Il sole non comparve, e poco dopo la pioggia cominciò a scrosciare sulla prua da nordest. Non era una tempesta, ma solo il lungo vento freddo e la pioggia dell’inverno. Ben presto tutto, sulla barca scoperta, s’infradiciò, nonostante il telo incatramato che avevano acquistato, e Veccia aveva l’impressione di essere bagnato fino alle ossa, e Ged rabbrividiva nel sonno. Preso da pietà per l’amico, e forse anche per se stesso, Veccia tentò di allontanare per un po’ quel rude vento incessante che portava la pioggia. Ma sebbene, seguendo il volere di Ged, potesse mantenere forte e costante il vento incantato, il suo dominio sul tempo aveva ben poco potere così lontano dalla terra, e il vento del mare aperto non ascoltava la sua voce.

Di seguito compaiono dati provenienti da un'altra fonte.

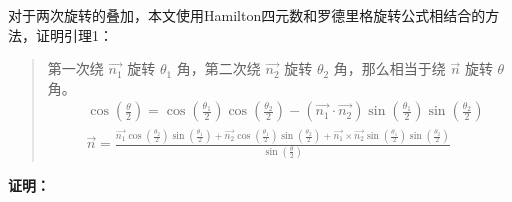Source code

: \documentclass[withoutpreface,bwprint]{cumcmthesis} %
\begin{document}
对于两次旋转的叠加，本文使用Hamilton四元数和罗德里格旋转公式相结合的方法，证明引理1：
\begin{quote}
    第一次绕 $\overrightarrow{n_1}$ 旋转 $\theta _1$ 角，第二次绕 $\overrightarrow{n_2}$
    旋转 $\theta _2$ 角，那么相当于绕 $\overrightarrow{n}$ 旋转 $\theta$ 角。
    \[
        \begin{split}
            &\cos(\frac{\theta}{2}) = \cos(\frac{\theta _1}{2})
            \cos(\frac{\theta _2}{2}) - (\overrightarrow{n_1} \cdot 
            \overrightarrow{n_2})\sin(\frac{\theta _1}{2})
            \sin(\frac{\theta _2}{2}) \\
            &\overrightarrow{n} = \frac{\displaystyle \overrightarrow{n_1}
            \cos(\frac{\theta _2}{2})\sin(\frac{\theta _1}{2}) + 
            \overrightarrow{n_2}\cos(\frac{\theta _1}{2})
            \sin(\frac{\theta _2}{2}) + \overrightarrow{n_1} \times 
            \overrightarrow{n_2}\sin(\frac{\theta _1}{2})
            \sin(\frac{\theta _2}{2})}
            {\displaystyle \sin(\frac{\theta}{2})} 
        \end{split}
    \]
\end{quote}

\noindent\textbf{证明：}
\end{document}
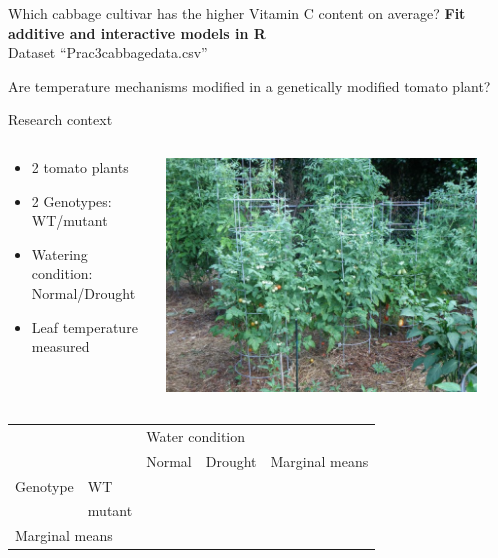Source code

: \documentclass{beamer}
\begin{document}

\begin{frame}{Which cabbage cultivar has the higher Vitamin C content on average?}
 \textbf{Fit additive and interactive models in R}\\
 Dataset ``Prac3cabbagedata.csv''
\end{frame}


\begin{frame}{Are temperature mechanisms modified in a genetically modified tomato plant?}
 \begin{block}{Research context}
 \begin{columns}
  \begin{column}{0.8\textwidth}
   \begin{itemize}
    \item 2 tomato plants
    \item 2 Genotypes: WT/mutant 
    \item Watering condition: Normal/Drought
    \item Leaf temperature measured
   \end{itemize}
  \end{column}
  \begin{column}{0.2\textwidth}
    \includegraphics[width=0.9\textwidth]{Figures/tomato}
  \end{column}

 \end{columns}
 \end{block}

   \pause
 
 \begin{center}
\begin{tabular}{|l | l | l | l | l |}
\toprule
  \multicolumn{2}{|l|}{} & \multicolumn{2}{l|}{Water condition} &\\
  \cmidrule(lr){3-5}
  \multicolumn{2}{|l|}{}  & Normal & Drought & Marginal means\\
 	    \midrule
      Genotype & WT &  & &\\
      \cmidrule(lr){2-5}
		& mutant &  & &\\
		\midrule
\multicolumn{2}{|l|}{Marginal means} &  & &\\	
	    \bottomrule
  \end{tabular}
\end{center}
 

\end{frame}
\end{document}
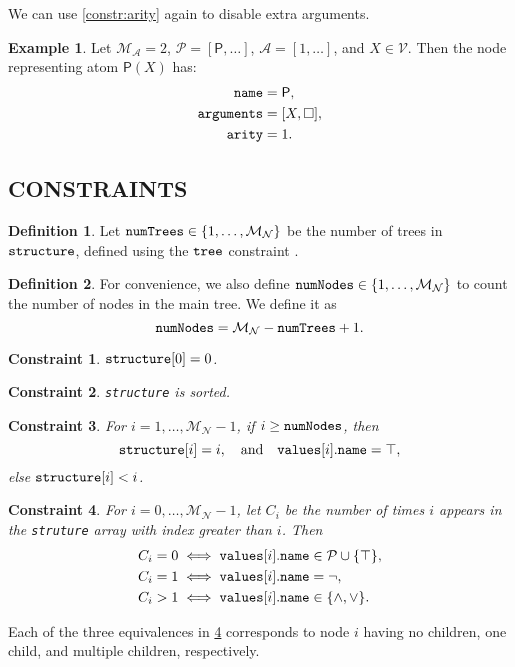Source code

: \documentclass[letterpaper]{article}
\newtheorem{constraint}{Constraint}
\theoremstyle{definition}
\newtheorem{definition}{Definition}
\newtheorem{example}{Example}
\newcommand{\variable}[1]{\texttt{\textup{#1}}}
\newcommand{\predicates}{\mathcal{P}}
\newcommand{\variables}{\mathcal{V}}
\newcommand{\arities}{\mathcal{A}}
\newcommand{\maxArity}{\mathcal{M}_{\mathcal{A}}}
\newcommand{\maxNumNodes}{\mathcal{M}_{\mathcal{N}}}
\begin{document}
We can use \cref{constr:arity} again to disable extra arguments.

\begin{example}
  Let $\maxArity{} = 2$, $\predicates{} = [\mathsf{P}, \dots]$, $\arities{}
  = [1, \dots]$, and $X \in \variables{}$. Then the node representing atom
  $\mathsf{P}(X)$ has:
  \begin{align*}
    \variable{name} &= \mathsf{P},\\
    \variable{arguments} &= [X, \Box],\\
    \variable{arity} &= 1.
  \end{align*}
\end{example}

\subsection{CONSTRAINTS}

\begin{definition}
  Let $\variable{numTrees} \in \{ 1, \dots, \maxNumNodes{} \}$ be the number of
  trees in $\variable{structure}$, defined using the $\variable{tree}$
  constraint \citep{DBLP:conf/cp/FagesL11}.
\end{definition}

\begin{definition}
  For convenience, we also define $\variable{numNodes} \in \{ 1, \dots,
  \maxNumNodes{} \}$ to count the number of nodes in the main tree. We define it
  as
  \[
    \variable{numNodes} = \maxNumNodes{} - \variable{numTrees} + 1.
  \]
\end{definition}

\begin{constraint}
  $\variable{structure}[0] = 0$.
\end{constraint}

\begin{constraint}
  \variable{structure} is sorted.
\end{constraint}

\begin{constraint}
  For $i = 1, \dots, \maxNumNodes{} - 1$, if $i \ge \variable{numNodes}$, then
  \[
    \variable{structure}[i] = i, \quad \text{and} \quad
    \variable{values}[i].\variable{name} = \top,
  \]
  else $\variable{structure}[i] < i$.
\end{constraint}

\begin{constraint} \label{constraint:node_types}
  For $i = 0, \dots, \maxNumNodes{} - 1$, let $C_i$ be the number of times $i$
  appears in the \variable{struture} array with index greater than $i$. Then
  \begin{align*}
    C_i = 0 &\iff \variable{values}[i].\variable{name} \in \predicates{} \cup \{ \top \},\\
    C_i = 1 &\iff \variable{values}[i].\variable{name} = \neg,\\
    C_i > 1 &\iff \variable{values}[i].\variable{name} \in \{ \land, \lor \}.
  \end{align*}
\end{constraint}
Each of the three equivalences in \cref{constraint:node_types} corresponds to
node $i$ having no children, one child, and multiple children, respectively.
\end{document}
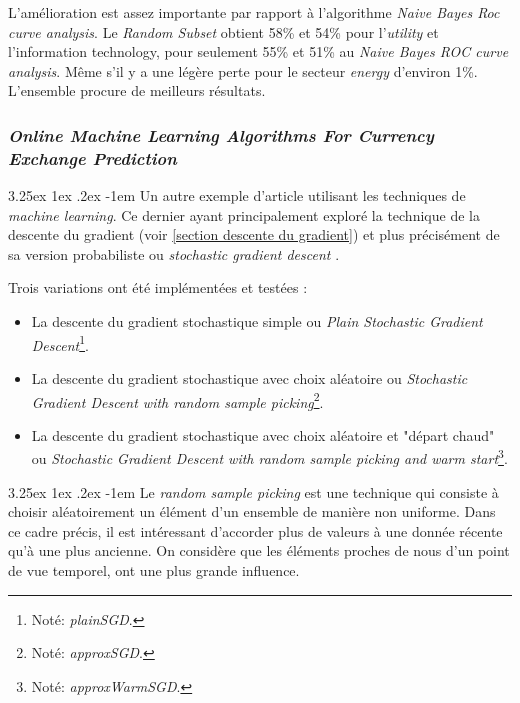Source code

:\documentclass[a4paper, 11pt]{article}
\makeatletter
\newcounter{subsubsubsection}[subsubsection]
\renewcommand\paragraph{\@startsection{paragraph}{5}{\z@}%
  {3.25ex \@plus1ex \@minus.2ex}%
  {-1em}%
  {\normalfont\normalsize\bfseries}}
\makeatother
\begin{document}
L'amélioration est assez importante par rapport à l'algorithme \textit{Naive Bayes Roc curve analysis}. 
Le \textit{Random Subset} obtient 58\% et 54\% pour l'\textit{utility} et l'{information technology}, pour seulement 
55\% et 51\% au \textit{Naive Bayes ROC curve analysis}. Même s'il y a une légère perte pour le secteur 
\textit{energy} d'environ 1\%.
L'ensemble procure de meilleurs résultats.

\subsubsection{\textit{Online Machine Learning Algorithms For Currency Exchange Prediction}}

\paragraph{}
Un autre exemple d'article utilisant les techniques de \textit{machine learning}. Ce dernier ayant principalement exploré la technique de la descente du gradient 
(voir \ref{section descente du gradient}) et plus précisément de sa version probabiliste ou
\textit{stochastic gradient descent} \cite{descente_du_gradient_stochastique}.

Trois variations ont été implémentées et testées :
\begin{itemize}
\item La descente du gradient stochastique simple ou \textit{Plain Stochastic Gradient Descent}\footnote{Noté: \textit{plainSGD}.}.
\item La descente du gradient stochastique avec choix aléatoire ou \textit{Stochastic Gradient Descent with random sample picking}\footnote{Noté: \textit{approxSGD}.}.
\item La descente du gradient stochastique avec choix aléatoire et "départ chaud" ou \textit{Stochastic Gradient Descent with random sample picking and warm start}\footnote{Noté: \textit{approxWarmSGD}.}.
\end{itemize}

\paragraph{}
Le \textit{random sample picking} est une technique qui consiste à choisir aléatoirement un élément d'un ensemble
de manière non uniforme. Dans ce cadre précis, il est intéressant d'accorder plus de valeurs à une donnée
récente qu'à une plus ancienne. On considère que les éléments proches de nous d'un point de vue temporel,
ont une plus grande influence.
\end{document}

Allora lo prese un certo timore, quando cominciò a chiedersi quanto potere magico sarebbe rimasto a lui e a Ged se avessero continuato ad allontanarsi dalle terre dove gli uomini devono vivere.

Ged vegliò di nuovo, quella notte, e continuò a mantenere la barca diretta a oriente. Quando venne il giorno, il vento del mondo si acquietò un poco e il sole brillò a tratti, ma le grandi onde erano così alte che la Vistacuta doveva inclinarsi e scalarle come se fossero colline, e librarsi sulla cresta e precipitare all’improvviso, e risalire ancora, e ancora, all’infinito.

La sera di quel giorno, Veccia parlò dopo un lungo silenzio. — Amico mio — disse, — una volta parlavi come se fossi sicuro che avremmo trovato una terra. Non vorrei discutere la tua visione se non fosse per questo: potrebbe essere un trucco, un inganno di ciò che tu insegui, per attirarti più lontano di quanto un uomo possa spingersi sull’oceano. Perché il nostro potere può mutare e indebolirsi su mari sconosciuti. E un’ombra non si stanca, non muore di fame e non annega.